> Extrait de page:
>>

Frappes militaires au lac Tchad : l’armée tchadienne accusée de victimes civiles nigérianes
L’armée de l’air du Tchad a engagé une réponse aérienne immédiate après les « attaques meurtrières nocturnes » perpétrées par des groupes djihadistes contre la base militaire de Barka Tolorom. Ces assauts, survenus le 4 mai, ont causé la mort de 25 personnes, dont deux généraux, et fait 46 blessés selon les rapports officiels.
Les chasseurs tchadiens ont riposté en bombardant des zones sous contrôle de Boko Haram, plus précisément sur des îles du lac Tchad, situées à la frontière entre le Nigeria, le Niger et le Tchad. Africa Radio rapporte que les frappes auraient particulièrement ciblé l’île de Shuwa, identifiée comme un foyer stratégique pour les djihadistes et un point de rassemblement pour les pêcheurs nigérians.

<<

> Consigne: D'après l'article sur les frappes au lac Tchad, combien de blessés les attaques du 4 mai contre la base de Barka Tolorom ont-elles faits ?

> Éléments stockés:
>>

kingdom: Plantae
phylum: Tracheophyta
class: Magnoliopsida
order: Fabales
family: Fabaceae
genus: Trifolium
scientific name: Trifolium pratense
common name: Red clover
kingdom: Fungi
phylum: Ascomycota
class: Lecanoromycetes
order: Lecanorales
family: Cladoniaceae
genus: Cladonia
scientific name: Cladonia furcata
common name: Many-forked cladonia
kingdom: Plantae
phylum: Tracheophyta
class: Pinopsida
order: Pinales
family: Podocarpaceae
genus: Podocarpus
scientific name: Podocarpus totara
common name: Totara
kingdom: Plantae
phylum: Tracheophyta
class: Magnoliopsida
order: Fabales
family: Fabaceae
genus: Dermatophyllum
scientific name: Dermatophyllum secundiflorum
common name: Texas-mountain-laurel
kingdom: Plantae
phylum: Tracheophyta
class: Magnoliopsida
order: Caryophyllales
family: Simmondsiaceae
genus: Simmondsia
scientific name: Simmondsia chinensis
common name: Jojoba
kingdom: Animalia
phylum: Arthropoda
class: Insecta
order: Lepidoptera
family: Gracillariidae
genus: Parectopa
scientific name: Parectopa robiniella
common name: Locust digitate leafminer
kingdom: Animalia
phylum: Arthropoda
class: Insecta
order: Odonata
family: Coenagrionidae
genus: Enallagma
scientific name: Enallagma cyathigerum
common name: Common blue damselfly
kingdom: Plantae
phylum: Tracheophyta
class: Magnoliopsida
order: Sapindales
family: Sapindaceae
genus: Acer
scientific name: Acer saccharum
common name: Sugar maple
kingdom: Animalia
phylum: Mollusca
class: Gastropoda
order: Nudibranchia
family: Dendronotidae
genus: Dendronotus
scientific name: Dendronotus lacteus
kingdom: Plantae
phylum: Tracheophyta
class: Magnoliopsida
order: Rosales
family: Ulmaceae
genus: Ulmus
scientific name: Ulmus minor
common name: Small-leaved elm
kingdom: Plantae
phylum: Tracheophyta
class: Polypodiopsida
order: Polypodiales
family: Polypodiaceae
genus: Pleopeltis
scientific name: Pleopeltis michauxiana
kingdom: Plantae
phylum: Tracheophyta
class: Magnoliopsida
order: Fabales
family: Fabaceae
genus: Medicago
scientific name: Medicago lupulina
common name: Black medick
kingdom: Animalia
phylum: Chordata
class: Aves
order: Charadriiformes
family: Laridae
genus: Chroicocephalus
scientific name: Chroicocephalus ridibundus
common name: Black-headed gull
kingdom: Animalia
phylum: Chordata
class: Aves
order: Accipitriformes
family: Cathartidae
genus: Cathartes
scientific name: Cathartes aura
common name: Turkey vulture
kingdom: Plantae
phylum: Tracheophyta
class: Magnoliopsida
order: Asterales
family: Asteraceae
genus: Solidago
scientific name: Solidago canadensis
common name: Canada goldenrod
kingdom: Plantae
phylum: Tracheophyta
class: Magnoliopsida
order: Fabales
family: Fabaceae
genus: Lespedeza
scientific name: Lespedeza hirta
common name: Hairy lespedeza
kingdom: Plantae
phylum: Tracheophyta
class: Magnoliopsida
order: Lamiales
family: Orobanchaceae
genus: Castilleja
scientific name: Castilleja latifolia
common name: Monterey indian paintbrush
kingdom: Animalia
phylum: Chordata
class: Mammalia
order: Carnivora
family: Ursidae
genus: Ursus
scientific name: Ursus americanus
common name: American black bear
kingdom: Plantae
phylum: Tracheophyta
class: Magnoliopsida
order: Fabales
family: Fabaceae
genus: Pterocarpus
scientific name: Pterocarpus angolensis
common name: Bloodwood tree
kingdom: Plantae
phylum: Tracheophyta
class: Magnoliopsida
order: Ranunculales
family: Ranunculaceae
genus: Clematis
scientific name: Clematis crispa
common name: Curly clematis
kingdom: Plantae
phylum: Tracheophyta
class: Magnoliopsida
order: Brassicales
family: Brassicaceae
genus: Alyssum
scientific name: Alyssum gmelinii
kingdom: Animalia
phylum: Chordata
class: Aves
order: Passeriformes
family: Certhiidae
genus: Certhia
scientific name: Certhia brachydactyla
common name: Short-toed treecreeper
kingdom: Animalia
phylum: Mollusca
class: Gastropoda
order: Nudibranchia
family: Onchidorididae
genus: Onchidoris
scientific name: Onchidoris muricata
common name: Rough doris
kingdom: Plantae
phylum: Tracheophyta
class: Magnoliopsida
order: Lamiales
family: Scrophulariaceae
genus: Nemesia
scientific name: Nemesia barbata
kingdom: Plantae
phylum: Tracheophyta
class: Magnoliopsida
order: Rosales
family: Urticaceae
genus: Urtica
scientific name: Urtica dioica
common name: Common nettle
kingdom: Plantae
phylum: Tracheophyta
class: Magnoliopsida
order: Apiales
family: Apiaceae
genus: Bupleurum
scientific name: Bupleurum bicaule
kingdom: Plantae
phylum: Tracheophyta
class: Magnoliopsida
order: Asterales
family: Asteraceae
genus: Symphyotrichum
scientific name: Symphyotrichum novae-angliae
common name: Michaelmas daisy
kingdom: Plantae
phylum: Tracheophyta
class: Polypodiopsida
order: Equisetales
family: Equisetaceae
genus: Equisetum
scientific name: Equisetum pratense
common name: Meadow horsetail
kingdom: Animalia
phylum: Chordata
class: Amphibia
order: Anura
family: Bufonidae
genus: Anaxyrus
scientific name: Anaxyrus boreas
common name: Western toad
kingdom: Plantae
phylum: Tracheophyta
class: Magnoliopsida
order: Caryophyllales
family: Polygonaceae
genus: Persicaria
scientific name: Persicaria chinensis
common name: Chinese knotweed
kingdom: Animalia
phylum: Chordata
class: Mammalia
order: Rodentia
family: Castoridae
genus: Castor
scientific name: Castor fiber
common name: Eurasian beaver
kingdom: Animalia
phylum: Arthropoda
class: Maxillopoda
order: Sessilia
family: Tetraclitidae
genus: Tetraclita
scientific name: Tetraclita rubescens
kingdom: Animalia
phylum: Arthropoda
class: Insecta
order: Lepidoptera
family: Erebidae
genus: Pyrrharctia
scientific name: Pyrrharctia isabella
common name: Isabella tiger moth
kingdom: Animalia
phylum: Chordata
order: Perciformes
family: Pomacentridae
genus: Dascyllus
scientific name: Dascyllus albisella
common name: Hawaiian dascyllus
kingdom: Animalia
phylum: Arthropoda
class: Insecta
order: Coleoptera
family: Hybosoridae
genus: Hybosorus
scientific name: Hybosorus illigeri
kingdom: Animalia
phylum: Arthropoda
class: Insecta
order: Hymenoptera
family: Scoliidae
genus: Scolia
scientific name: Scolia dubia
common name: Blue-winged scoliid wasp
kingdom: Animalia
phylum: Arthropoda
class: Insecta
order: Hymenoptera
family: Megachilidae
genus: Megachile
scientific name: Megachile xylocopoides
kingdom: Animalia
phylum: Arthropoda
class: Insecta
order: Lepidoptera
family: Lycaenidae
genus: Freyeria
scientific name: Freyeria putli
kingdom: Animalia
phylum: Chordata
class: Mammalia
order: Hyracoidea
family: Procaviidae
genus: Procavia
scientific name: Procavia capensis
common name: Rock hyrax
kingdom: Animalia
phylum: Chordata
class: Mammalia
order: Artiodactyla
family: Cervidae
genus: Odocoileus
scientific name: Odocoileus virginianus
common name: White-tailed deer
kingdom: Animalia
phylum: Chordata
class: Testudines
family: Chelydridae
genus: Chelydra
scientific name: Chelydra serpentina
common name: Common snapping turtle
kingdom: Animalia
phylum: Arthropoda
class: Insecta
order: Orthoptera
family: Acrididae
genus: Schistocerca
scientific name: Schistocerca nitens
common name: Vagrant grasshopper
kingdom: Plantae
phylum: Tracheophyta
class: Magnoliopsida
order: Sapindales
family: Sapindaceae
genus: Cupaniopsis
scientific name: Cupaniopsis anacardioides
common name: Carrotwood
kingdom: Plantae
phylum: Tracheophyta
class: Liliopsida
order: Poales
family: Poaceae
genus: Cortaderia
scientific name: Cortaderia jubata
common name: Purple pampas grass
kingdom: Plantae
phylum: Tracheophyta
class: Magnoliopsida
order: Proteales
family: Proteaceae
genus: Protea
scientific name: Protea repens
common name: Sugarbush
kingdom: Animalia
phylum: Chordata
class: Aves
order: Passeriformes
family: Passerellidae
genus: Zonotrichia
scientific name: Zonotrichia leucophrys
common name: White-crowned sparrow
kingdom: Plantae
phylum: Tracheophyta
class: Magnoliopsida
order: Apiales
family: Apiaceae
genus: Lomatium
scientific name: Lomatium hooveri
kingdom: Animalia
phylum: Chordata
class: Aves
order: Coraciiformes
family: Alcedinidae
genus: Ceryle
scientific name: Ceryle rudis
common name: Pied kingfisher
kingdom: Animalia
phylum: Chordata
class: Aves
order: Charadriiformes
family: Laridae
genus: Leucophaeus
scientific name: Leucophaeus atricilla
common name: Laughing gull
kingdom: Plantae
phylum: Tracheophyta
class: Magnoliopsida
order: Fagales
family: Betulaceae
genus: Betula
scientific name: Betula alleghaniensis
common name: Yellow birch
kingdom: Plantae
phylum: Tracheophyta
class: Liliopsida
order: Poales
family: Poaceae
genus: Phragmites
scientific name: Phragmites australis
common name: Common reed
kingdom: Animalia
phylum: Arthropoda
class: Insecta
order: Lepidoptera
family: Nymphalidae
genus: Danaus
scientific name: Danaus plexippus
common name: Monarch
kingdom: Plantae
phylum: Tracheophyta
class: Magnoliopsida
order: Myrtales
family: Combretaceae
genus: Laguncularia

<<

> Réponse: 46 blessés, selon les rapports officiels.